The Speaker system is the Denon SYS2020, along with two Panasonic small surround speakers from my old setup (wondering as I type this if these could be the cause), in 7.1 surround sound. No matter which surround mode I use, the static will be present, albeit with different tonal quality. My question is, what could be causing this? I am hoping it is as simple as the Panasonic speakers, and not the Receiver, because the guy who I bought it from tested it in his workshop with me present, and they were all perfectly fine. 

Thanks in advance for the help!


----------



## Kal Rubinson (Aug 3, 2006)

Eclipze926 said:


> Hey all,
> 
> So I bought a Marantz SR3001 second hand but refurbished by a professional who sold it simply because the client decided to just buy another one, and left it with him.It has a brand new power supply.


 I am skeptical about a "professional" who refurbishes such a complex device as a multichannel AVR. Factory refurb?
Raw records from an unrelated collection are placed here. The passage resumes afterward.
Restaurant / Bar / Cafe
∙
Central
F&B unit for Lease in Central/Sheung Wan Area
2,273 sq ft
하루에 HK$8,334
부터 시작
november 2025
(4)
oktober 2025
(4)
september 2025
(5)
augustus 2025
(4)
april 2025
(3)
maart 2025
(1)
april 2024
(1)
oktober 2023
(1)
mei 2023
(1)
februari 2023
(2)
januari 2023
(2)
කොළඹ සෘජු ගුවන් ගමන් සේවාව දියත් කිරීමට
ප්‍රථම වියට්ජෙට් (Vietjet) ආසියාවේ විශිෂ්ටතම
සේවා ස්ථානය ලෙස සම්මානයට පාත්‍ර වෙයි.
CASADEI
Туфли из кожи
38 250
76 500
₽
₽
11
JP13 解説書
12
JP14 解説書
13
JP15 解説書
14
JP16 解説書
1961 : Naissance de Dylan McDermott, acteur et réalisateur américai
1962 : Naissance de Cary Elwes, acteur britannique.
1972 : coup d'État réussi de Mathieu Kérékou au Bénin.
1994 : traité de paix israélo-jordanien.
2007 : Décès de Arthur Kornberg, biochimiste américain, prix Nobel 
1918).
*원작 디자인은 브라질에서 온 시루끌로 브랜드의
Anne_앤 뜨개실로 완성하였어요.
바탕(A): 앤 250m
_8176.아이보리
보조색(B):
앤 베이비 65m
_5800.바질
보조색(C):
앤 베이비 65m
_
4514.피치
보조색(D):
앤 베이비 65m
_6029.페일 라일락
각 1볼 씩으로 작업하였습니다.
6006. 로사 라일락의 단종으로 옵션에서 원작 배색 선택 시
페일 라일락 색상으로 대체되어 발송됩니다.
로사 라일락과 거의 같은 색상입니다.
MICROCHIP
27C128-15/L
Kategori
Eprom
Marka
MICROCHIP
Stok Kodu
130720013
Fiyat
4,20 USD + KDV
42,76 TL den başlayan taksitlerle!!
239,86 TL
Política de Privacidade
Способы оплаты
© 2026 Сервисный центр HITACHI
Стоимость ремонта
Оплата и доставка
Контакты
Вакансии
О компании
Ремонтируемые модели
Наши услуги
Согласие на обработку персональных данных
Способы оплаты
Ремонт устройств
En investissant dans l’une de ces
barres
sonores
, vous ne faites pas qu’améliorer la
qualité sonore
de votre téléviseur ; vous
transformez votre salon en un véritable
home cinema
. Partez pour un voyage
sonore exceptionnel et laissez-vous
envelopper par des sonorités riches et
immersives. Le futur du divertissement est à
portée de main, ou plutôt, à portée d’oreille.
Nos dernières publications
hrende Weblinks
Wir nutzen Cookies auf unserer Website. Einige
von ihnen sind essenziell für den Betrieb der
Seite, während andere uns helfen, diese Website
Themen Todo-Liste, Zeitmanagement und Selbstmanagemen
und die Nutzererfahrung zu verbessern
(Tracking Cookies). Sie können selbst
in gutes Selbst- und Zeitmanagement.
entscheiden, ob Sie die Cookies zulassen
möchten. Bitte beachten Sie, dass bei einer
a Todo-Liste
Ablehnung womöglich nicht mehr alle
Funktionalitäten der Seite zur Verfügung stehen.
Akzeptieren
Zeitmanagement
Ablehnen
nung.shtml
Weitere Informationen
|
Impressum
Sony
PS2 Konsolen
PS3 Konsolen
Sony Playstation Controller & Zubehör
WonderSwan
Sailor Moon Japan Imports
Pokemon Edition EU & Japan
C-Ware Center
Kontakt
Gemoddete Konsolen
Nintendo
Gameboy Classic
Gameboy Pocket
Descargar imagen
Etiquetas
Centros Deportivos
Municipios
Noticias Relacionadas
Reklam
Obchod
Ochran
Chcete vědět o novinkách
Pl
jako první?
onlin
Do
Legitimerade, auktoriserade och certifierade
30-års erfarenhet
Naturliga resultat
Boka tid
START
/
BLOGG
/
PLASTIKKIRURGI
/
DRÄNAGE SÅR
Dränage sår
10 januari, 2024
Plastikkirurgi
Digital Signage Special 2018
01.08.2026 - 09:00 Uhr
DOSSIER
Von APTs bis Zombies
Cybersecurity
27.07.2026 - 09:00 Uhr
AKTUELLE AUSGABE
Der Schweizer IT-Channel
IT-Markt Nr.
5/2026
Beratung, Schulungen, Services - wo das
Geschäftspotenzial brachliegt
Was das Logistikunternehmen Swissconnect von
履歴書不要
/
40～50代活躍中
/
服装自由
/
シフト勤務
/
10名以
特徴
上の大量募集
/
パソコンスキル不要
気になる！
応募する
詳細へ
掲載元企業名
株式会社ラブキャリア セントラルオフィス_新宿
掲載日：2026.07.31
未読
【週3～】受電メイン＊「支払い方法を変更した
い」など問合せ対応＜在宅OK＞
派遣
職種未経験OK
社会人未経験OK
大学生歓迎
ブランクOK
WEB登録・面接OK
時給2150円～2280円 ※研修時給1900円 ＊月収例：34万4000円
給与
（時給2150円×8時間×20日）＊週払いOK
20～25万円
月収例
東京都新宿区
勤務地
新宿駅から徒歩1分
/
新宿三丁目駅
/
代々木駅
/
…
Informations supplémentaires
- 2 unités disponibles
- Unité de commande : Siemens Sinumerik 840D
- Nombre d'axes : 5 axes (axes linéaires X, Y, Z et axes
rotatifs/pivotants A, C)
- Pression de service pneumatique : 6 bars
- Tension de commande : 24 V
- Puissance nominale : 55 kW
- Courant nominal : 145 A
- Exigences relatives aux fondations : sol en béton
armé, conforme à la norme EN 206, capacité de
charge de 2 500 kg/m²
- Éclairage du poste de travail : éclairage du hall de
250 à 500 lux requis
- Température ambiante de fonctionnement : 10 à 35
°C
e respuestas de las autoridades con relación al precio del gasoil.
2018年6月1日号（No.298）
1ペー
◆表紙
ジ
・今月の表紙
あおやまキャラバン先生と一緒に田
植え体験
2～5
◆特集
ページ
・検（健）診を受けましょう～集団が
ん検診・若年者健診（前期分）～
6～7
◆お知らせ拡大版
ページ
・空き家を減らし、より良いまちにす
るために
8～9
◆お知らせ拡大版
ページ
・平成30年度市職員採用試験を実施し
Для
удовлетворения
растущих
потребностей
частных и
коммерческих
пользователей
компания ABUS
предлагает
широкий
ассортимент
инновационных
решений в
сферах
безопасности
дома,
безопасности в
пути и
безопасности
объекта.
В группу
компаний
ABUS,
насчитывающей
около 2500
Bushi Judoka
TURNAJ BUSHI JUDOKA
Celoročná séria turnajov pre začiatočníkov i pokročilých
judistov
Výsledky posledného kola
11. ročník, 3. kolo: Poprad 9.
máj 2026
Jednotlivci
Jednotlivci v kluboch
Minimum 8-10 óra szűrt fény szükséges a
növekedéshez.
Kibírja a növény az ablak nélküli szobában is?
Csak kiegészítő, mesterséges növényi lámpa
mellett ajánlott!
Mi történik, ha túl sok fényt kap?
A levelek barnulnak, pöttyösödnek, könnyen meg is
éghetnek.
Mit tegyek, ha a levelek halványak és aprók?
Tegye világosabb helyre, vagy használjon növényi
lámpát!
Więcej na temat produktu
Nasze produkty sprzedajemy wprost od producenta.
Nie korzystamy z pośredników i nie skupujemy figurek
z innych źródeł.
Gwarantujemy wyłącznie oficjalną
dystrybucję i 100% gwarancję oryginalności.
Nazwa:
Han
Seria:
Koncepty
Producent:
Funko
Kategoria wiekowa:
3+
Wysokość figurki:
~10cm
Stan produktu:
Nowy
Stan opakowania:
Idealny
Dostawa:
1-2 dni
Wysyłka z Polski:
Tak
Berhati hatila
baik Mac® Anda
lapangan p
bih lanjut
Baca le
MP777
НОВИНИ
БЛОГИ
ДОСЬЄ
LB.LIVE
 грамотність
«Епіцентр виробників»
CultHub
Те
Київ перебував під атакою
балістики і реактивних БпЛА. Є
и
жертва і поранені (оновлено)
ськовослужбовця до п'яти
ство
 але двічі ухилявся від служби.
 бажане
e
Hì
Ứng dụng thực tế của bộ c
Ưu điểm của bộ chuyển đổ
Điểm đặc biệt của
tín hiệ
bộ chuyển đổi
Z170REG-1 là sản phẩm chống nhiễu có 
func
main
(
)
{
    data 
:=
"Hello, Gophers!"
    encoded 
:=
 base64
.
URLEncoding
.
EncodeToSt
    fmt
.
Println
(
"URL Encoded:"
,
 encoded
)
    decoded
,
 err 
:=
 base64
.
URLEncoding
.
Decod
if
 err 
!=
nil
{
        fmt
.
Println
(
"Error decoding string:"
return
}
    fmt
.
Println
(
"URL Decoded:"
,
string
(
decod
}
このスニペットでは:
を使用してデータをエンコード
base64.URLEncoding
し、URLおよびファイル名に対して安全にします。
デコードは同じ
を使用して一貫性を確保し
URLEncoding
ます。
Mebbe if it comes with a warranty.



> For some reason, whenever I turn it on, though not always, around 8 or 9 times out of 10, there will be a great deal of static, then a thump, the receiver goes into protect mode, and then it resets I suppose, and is completely fine, can be cranked up no problem, both the powered Amp and speakers.
> 
> The Speaker system is the Denon SYS2020, along with two Panasonic small surround speakers from my old setup (wondering as I type this if these could be the cause), in 7.1 surround sound. No matter which surround mode I use, the static will be present, albeit with different tonal quality. My question is, what could be causing this? I am hoping it is as simple as the Panasonic speakers, and not the Receiver, because the guy who I bought it from tested it in his workshop with me present, and they were all perfectly fine.


I hope it is the fault of those unidentified Panasonics but it is easy to find out. Turn off the system, disconnect the Panasonics, turn on the system. If it works now and after a few more power cycles, it is their fault. If not, it is the Marantz (you did get a warranty?) or a wiring error.


----------